> EXERCISE MATERIALS
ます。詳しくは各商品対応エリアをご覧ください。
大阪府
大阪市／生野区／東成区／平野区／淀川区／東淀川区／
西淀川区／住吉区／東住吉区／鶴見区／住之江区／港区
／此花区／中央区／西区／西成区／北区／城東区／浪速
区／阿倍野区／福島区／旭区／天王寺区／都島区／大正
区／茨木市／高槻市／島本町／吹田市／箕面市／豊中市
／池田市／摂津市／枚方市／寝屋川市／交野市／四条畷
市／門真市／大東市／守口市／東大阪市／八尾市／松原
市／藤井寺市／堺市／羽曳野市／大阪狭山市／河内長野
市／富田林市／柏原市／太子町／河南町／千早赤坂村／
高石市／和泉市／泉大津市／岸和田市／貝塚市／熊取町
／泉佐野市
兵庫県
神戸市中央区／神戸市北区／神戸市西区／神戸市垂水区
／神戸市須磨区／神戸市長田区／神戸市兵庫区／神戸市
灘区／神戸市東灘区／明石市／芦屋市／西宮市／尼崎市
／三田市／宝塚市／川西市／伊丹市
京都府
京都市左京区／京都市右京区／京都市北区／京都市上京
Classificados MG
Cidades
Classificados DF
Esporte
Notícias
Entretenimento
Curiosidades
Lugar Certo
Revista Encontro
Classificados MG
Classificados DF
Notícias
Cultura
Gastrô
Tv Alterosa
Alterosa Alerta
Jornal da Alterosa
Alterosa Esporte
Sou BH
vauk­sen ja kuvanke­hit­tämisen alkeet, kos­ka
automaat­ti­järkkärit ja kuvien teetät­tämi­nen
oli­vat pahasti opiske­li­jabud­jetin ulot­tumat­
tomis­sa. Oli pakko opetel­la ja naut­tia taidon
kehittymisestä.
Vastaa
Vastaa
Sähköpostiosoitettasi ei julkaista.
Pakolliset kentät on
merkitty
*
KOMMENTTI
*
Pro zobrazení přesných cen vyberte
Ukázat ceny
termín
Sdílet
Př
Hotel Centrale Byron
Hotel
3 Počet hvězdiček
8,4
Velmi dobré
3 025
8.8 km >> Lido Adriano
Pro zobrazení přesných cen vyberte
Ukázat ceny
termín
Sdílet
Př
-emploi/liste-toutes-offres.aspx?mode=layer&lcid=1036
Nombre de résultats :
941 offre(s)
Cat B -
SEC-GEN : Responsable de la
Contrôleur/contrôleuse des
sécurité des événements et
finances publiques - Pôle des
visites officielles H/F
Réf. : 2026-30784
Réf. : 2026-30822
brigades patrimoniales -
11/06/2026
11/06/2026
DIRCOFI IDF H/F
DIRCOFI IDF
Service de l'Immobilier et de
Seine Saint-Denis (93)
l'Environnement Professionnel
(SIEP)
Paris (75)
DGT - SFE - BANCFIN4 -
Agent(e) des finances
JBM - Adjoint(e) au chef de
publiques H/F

> TASK DIRECTIONS
Print every one of these lines again, unchanged and in the same order.

> ANSWER
ます。詳しくは各商品対応エリアをご覧ください。
大阪府
大阪市／生野区／東成区／平野区／淀川区／東淀川区／
西淀川区／住吉区／東住吉区／鶴見区／住之江区／港区
／此花区／中央区／西区／西成区／北区／城東区／浪速
区／阿倍野区／福島区／旭区／天王寺区／都島区／大正
区／茨木市／高槻市／島本町／吹田市／箕面市／豊中市
／池田市／摂津市／枚方市／寝屋川市／交野市／四条畷
市／門真市／大東市／守口市／東大阪市／八尾市／松原
市／藤井寺市／堺市／羽曳野市／大阪狭山市／河内長野
市／富田林市／柏原市／太子町／河南町／千早赤坂村／
高石市／和泉市／泉大津市／岸和田市／貝塚市／熊取町
／泉佐野市
兵庫県
神戸市中央区／神戸市北区／神戸市西区／神戸市垂水区
／神戸市須磨区／神戸市長田区／神戸市兵庫区／神戸市
灘区／神戸市東灘区／明石市／芦屋市／西宮市／尼崎市
／三田市／宝塚市／川西市／伊丹市
京都府
京都市左京区／京都市右京区／京都市北区／京都市上京
Classificados MG
Cidades
Classificados DF
Esporte
Notícias
Entretenimento
Curiosidades
Lugar Certo
Revista Encontro
Classificados MG
Classificados DF
Notícias
Cultura
Gastrô
Tv Alterosa
Alterosa Alerta
Jornal da Alterosa
Alterosa Esporte
Sou BH
vauk­sen ja kuvanke­hit­tämisen alkeet, kos­ka
automaat­ti­järkkärit ja kuvien teetät­tämi­nen
oli­vat pahasti opiske­li­jabud­jetin ulot­tumat­
tomis­sa. Oli pakko opetel­la ja naut­tia taidon
kehittymisestä.
Vastaa
Vastaa
Sähköpostiosoitettasi ei julkaista.
Pakolliset kentät on
merkitty
*
KOMMENTTI
*
Pro zobrazení přesných cen vyberte
Ukázat ceny
termín
Sdílet
Př
Hotel Centrale Byron
Hotel
3 Počet hvězdiček
8,4
Velmi dobré
3 025
8.8 km >> Lido Adriano
Pro zobrazení přesných cen vyberte
Ukázat ceny
termín
Sdílet
Př
-emploi/liste-toutes-offres.aspx?mode=layer&lcid=1036
Nombre de résultats :
941 offre(s)
Cat B -
SEC-GEN : Responsable de la
Contrôleur/contrôleuse des
sécurité des événements et
finances publiques - Pôle des
visites officielles H/F
Réf. : 2026-30784
Réf. : 2026-30822
brigades patrimoniales -
11/06/2026
11/06/2026
DIRCOFI IDF H/F
DIRCOFI IDF
Service de l'Immobilier et de
Seine Saint-Denis (93)
l'Environnement Professionnel
(SIEP)
Paris (75)
DGT - SFE - BANCFIN4 -
Agent(e) des finances
JBM - Adjoint(e) au chef de
publiques H/F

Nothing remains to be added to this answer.